The second draft of the code is ready for further consultation and if seen as being suitable will be reviewed by Crown Law and then be put before parliament.
The men heading the anti-corruption code are Justice minister Nandi Glassie, Clerk of Parliament John Tangi and Tangata Vainerere, the executive director of Pacific Legislatures for Population and Governance.
They are keen to make people in important positions aware of what can constitute corruption and have had a number of education sessions with Members of Parliament about the issue. They have also met with Koutu Nui and traditional leaders to explain the code they are developing.
At some point in the next 12 months the trio will be consulting on the code.
Glassie says: “We have established an anti-corruption team, called GOPAC - Global Organisation of Parliamentarians Against Corruption to warn Cabinet ministers and politicians about temptations of corruption.
“It’s part of the UN Convention Against Corruption. That’s the UN body that looks at whole area of corruption worldwide.
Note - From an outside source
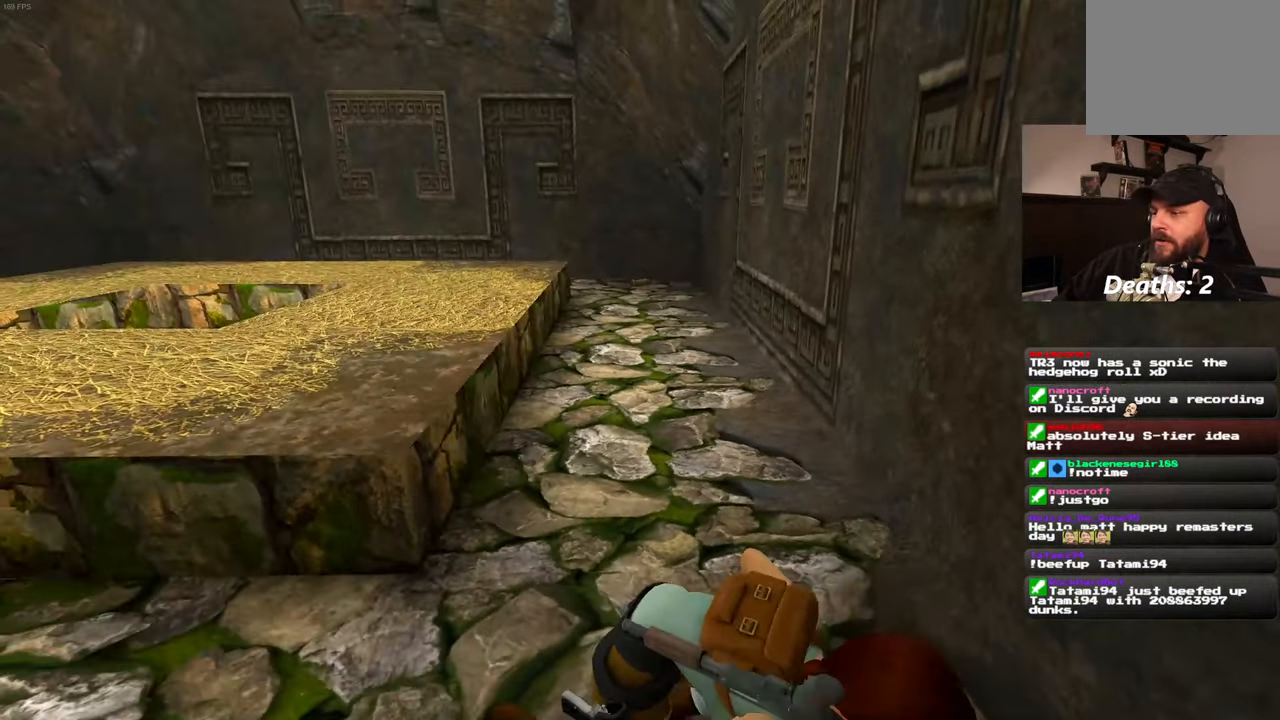
{"dt_ms": 500, "buttons": [], "left_stick": "up", "right_stick": "center", "events": []}
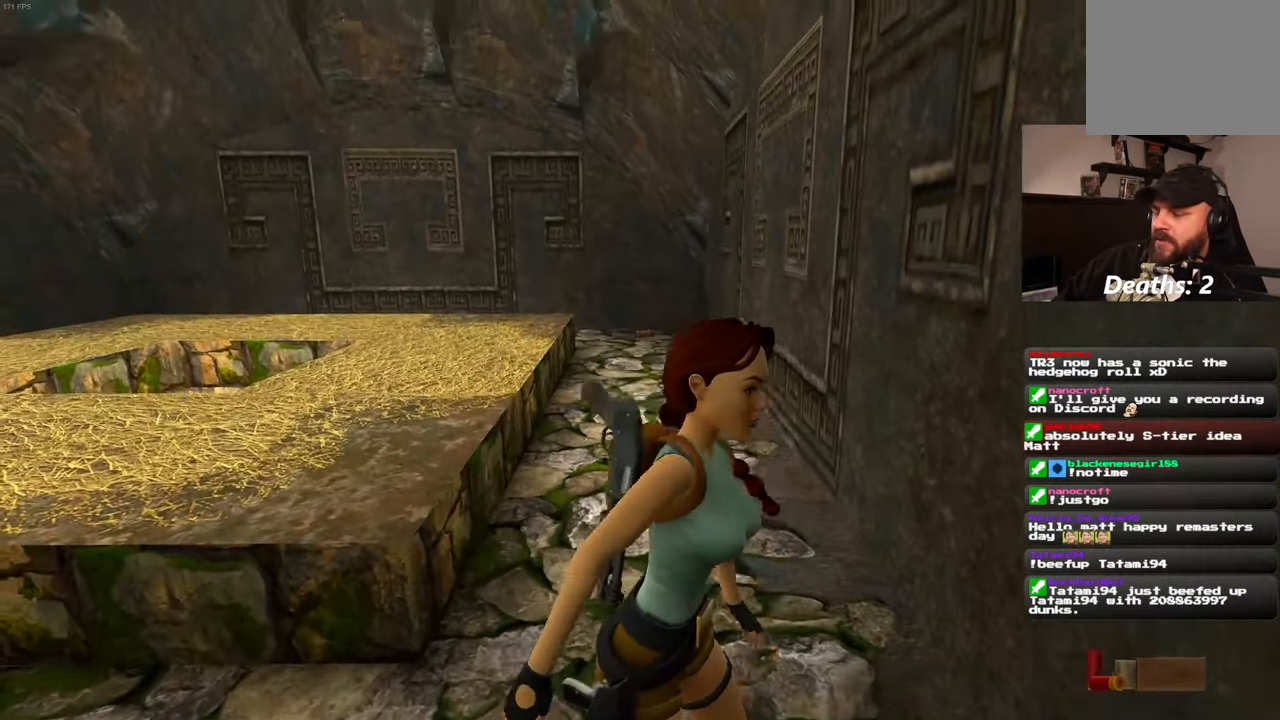
{"dt_ms": 500, "buttons": [], "left_stick": "up", "right_stick": "center", "events": [[84, "right_stick", "left"], [234, "right_stick", "center"]]}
“We’ve all read articles in paper, we’ve had court cases … we hope the Code of Conduct will prevent future re-occurrences. Or, if they happen, they can be dealt with.
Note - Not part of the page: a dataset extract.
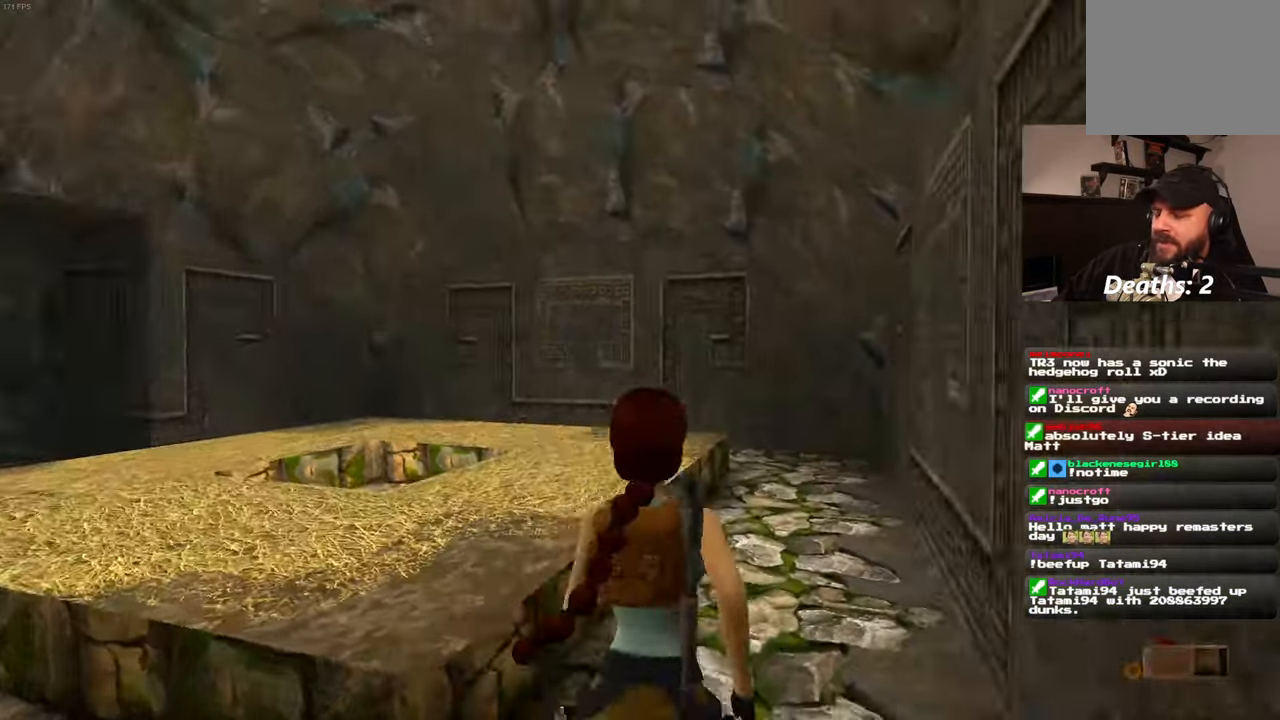
{"dt_ms": 500, "buttons": [], "left_stick": "up", "right_stick": "down-right", "events": [[350, "right_stick", "down-right"]]}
“We didn’t have one properly constituted by parliament, apart from standing orders that talk about prevention matters.”
GOPAC has now pooled everything into one document.
Vainerere says: “We studied all the specific documents relating to anti-corruption at this level. We also studied international models on code of conducts for parliamentarians.
“We’ve developed a document that we feel is at a level that is suitable for us. It is workable, it is not over cumbersome in terms of implementation and cost.
“It’s a fairly tight mechanism we are establishing without imposing too much like other countries. They have full time commissioners and layers of bureaucracy that waste money.
“We are proposing a succinct and basic system, that we know can work with the co-operation of those involved.”
One of the plans is to re-establish a Privileges Committee to police the code. If an MP ws thought to have broken the code then it would be up to the Clerk, Tangi, to present a case to the committee.
The clerk doesn’t do the investigation, but he will be able to engage people to do so.
Vainerere says: “These are powers not built into current system, but we see the need for it.
“If the committee finds this offence of a minor nature the sanction will be internal. It can’t impose jail or monetary fine, but use other things like suspension from parliamentary sittings and loss of benefits.
“If the committee finds evidence of criminality as an MP they refer, through the Clerk, to the police. That’s when the police will take it over as a criminal case.” There are other punishments for things you do in the proposed code.
Vainere says: “For example if an MP is convicted of any crime related to corruption and your punishment is 12 months in jail it already says you lose your seat. But it doesn’t say for how long.
“So what we’ve done is expanded that and proposed if you get convicted under those conditions you are going to be ineligible to run for public office for four years afterwards. It doesn’t have to be four years - it could be longer, but we don’t want to have it shorter because that’s just a slap on the wrist for anyone convicted at that level.
“Because the power of parliament to punish is zero, everything goes to court. But with this a parliament can actually discipline an MP within its own system.”
Glassie says: “Corruption is corruption, whether it is small, medium or big. It is also a way of warning ourselves as MPs, or people in responsible positions, that we are only the guardians of the facilities of government not the users.”
Tangi adds: “The mentality of people as far as corruption is concerned is on MPs. But let me assure the general public there is corruption even in the churches, even in the traditional leaders area.
“We see corruption as a universal issue. It does not only affect politicians, it affects all sectors of society.”